**EXERCISE REQUIREMENTS**
Leave the pictures aside and copy all the data exactly.

┄┄┄┄┄┄┄┄┄┄┄┄┄┄┄┄┄┄┄┄

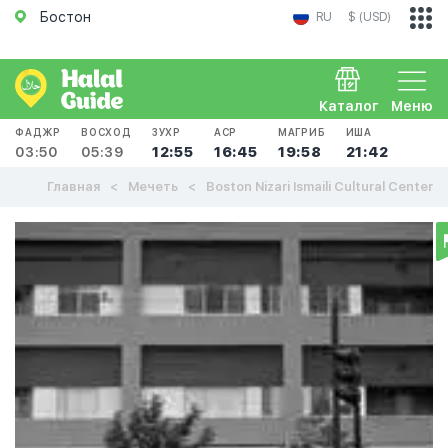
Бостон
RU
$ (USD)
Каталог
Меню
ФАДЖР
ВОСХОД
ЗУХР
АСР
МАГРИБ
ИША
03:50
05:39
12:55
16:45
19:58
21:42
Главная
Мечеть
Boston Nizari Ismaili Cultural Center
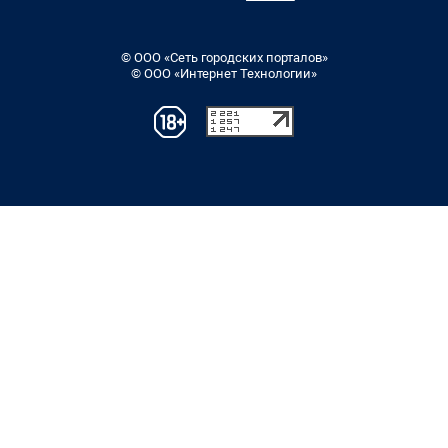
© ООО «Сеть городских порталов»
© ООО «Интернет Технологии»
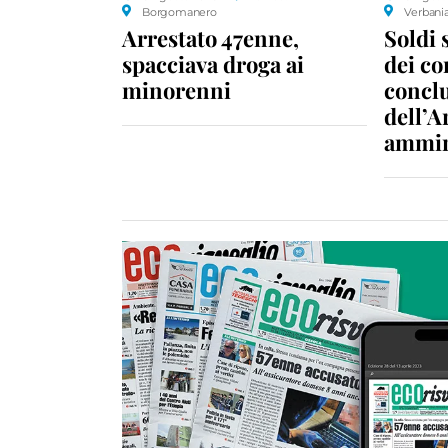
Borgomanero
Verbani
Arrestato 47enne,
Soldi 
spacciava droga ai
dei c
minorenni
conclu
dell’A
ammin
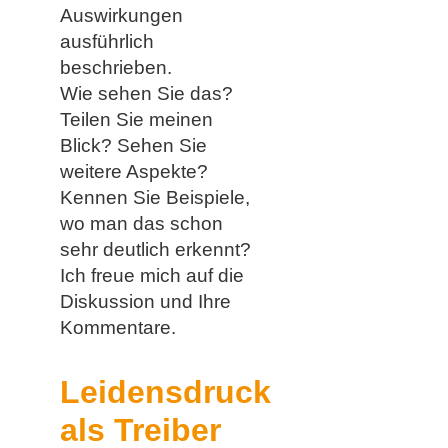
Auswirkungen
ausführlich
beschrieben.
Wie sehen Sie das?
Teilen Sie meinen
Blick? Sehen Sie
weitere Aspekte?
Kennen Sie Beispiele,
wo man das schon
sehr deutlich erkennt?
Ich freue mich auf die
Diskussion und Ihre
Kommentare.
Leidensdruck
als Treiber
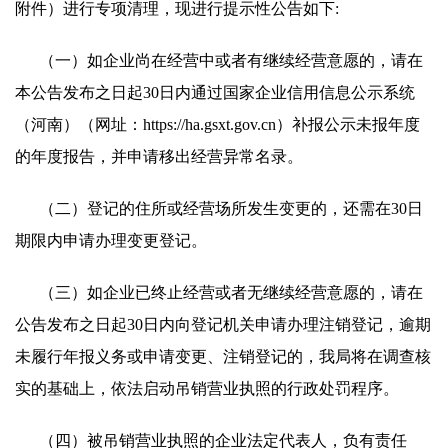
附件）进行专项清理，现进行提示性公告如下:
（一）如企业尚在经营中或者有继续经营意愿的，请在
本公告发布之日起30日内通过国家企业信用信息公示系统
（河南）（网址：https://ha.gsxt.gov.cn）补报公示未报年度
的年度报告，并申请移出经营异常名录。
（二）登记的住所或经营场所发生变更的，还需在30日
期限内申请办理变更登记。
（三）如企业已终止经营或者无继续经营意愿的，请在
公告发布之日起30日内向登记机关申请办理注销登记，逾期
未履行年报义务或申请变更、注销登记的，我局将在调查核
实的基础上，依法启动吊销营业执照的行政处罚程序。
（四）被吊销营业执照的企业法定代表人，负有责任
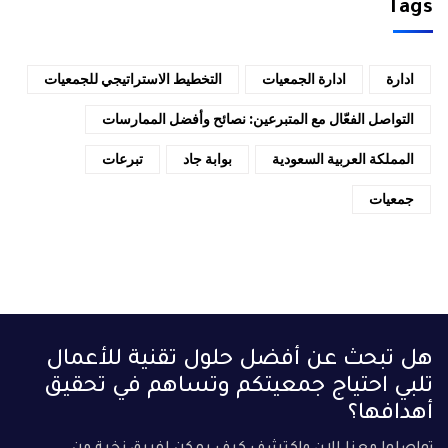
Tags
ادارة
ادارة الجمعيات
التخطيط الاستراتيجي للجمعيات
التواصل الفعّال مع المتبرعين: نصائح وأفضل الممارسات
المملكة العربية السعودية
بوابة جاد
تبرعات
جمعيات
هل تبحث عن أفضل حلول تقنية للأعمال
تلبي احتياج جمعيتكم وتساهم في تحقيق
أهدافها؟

┄┄┄┄┄┄┄┄┄┄┄┄┄┄┄┄┄┄┄┄

**ANSWER TO THIS PROBLEM**
Бостон
RU
$ (USD)
Каталог
Меню
ФАДЖР
ВОСХОД
ЗУХР
АСР
МАГРИБ
ИША
03:50
05:39
12:55
16:45
19:58
21:42
Главная
Мечеть
Boston Nizari Ismaili Cultural Center
© ООО «Сеть городских порталов»
© ООО «Интернет Технологии»
Borgomanero
Verbani
Arrestato 47enne,
Soldi 
spacciava droga ai
dei c
minorenni
conclu
dell’A
ammin
Auswirkungen
ausführlich
beschrieben.
Wie sehen Sie das?
Teilen Sie meinen
Blick? Sehen Sie
weitere Aspekte?
Kennen Sie Beispiele,
wo man das schon
sehr deutlich erkennt?
Ich freue mich auf die
Diskussion und Ihre
Kommentare.
Leidensdruck
als Treiber
附件）进行专项清理，现进行提示性公告如下:
（一）如企业尚在经营中或者有继续经营意愿的，请在
本公告发布之日起30日内通过国家企业信用信息公示系统
（河南）（网址：https://ha.gsxt.gov.cn）补报公示未报年度
的年度报告，并申请移出经营异常名录。
（二）登记的住所或经营场所发生变更的，还需在30日
期限内申请办理变更登记。
（三）如企业已终止经营或者无继续经营意愿的，请在
公告发布之日起30日内向登记机关申请办理注销登记，逾期
未履行年报义务或申请变更、注销登记的，我局将在调查核
实的基础上，依法启动吊销营业执照的行政处罚程序。
（四）被吊销营业执照的企业法定代表人，负有责任
Tags
ادارة
ادارة الجمعيات
التخطيط الاستراتيجي للجمعيات
التواصل الفعّال مع المتبرعين: نصائح وأفضل الممارسات
المملكة العربية السعودية
بوابة جاد
تبرعات
جمعيات
هل تبحث عن أفضل حلول تقنية للأعمال
تلبي احتياج جمعيتكم وتساهم في تحقيق
أهدافها؟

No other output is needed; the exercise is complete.